The traditional role of technical publication is to formalize
and record scientific and technical results in time, and to transfer
technology to potential users (9). The published petroleum atlas
is a time honored approach to illustrating by analog the latest
petroleum exploration and development knowledge and application.
References 1 through # are notable compilations of reservoir,
field and play studies. Similar proprietary compilations are
common at major petroleum companies. The underlying goals of
these petroleum atlases have been to:
- Synthesize information on major reservoirs, fields, plays
and basins;
- Assist in efficient exploration and development by increasing
technical knowledge of trapping, discovery and production of
oil and gas;
- Serve as analogs for reservoirs, fields and plays similar
to those described; and
- Provide an overview and introduction to the various petroleum
basins described.
The traditional published atlas is a time consuming and expensive
process that results in static paper product. Typically, products
and data are limited by space and cost considerations to summary
information at the field or reservoir level. For each play, field
or reservoir only a relatively small number of author-selected
maps, cross-sections, charts and other summary data are included.
Typically, the paper atlas does not provide access to well and
lease data or to intermediate research products (such as digital
geographic and geologic components of maps, interpreted and uninterpreted
subsurface data, well test analyses, thin section images, and
other traditionally unpublished material). Without access to
the data and intermediate products, modifying and updating a
published field study to fit a user-defined application or new
scientific idea is a difficult and time consuming process.
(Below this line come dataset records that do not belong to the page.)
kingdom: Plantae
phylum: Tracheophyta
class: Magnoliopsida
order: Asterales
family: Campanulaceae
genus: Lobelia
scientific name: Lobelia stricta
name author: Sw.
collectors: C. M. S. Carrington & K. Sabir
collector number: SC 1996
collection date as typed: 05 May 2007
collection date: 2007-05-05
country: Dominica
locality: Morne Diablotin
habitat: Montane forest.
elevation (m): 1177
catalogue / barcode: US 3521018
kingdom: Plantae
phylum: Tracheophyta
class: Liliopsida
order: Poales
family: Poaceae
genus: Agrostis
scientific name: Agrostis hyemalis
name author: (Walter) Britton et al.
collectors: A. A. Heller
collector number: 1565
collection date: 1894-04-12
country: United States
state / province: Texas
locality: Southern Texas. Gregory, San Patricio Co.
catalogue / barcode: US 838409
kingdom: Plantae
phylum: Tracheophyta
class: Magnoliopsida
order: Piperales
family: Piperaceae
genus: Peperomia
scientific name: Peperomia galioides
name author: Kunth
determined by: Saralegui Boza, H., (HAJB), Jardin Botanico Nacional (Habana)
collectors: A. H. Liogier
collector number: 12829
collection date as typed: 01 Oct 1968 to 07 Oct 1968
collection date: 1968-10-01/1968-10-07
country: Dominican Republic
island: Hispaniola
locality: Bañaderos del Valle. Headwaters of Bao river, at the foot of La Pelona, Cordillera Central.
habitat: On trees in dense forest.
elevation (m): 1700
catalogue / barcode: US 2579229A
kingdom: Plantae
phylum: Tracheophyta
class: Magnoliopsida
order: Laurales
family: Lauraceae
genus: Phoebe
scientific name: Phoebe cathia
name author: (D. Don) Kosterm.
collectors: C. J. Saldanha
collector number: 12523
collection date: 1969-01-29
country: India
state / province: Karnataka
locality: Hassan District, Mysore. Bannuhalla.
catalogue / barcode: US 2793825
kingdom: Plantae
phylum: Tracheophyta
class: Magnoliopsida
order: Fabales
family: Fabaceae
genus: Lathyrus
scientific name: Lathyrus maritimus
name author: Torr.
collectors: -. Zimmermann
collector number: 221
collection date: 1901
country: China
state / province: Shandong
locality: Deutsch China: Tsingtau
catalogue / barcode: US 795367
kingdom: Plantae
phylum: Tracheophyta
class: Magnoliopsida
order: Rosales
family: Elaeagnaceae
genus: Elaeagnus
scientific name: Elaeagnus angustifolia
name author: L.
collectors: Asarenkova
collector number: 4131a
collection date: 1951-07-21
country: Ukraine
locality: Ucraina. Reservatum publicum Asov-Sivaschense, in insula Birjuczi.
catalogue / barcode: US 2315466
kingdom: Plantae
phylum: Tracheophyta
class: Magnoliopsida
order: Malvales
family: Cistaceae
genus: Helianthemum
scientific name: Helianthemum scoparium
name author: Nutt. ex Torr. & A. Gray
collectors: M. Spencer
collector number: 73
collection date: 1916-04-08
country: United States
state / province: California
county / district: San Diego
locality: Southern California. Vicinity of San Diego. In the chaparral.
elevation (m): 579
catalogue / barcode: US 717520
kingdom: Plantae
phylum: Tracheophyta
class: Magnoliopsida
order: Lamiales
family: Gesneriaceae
Today, traditional channels of scientific and technical communication
represented by the petroleum atlas are being challenged by the
shear volume of publication, the increased unit costs, the relatively
decreased resources of academic and industrial library systems,
and the rapidity of technical change (10). In addition, the growth
of networks, storage servers, printers, and software that make
up the Internet are rapidly changing the world from one in which
research organizations, publishers and libraries control the
printing, distribution, and archiving to a world in which individuals
can rapidly and cheaply "publish", provide access and
modify scientific results on-line. These changes offer significant
challenges and opportunities both to public and private sector
participants and to the traditions of technical publication (11).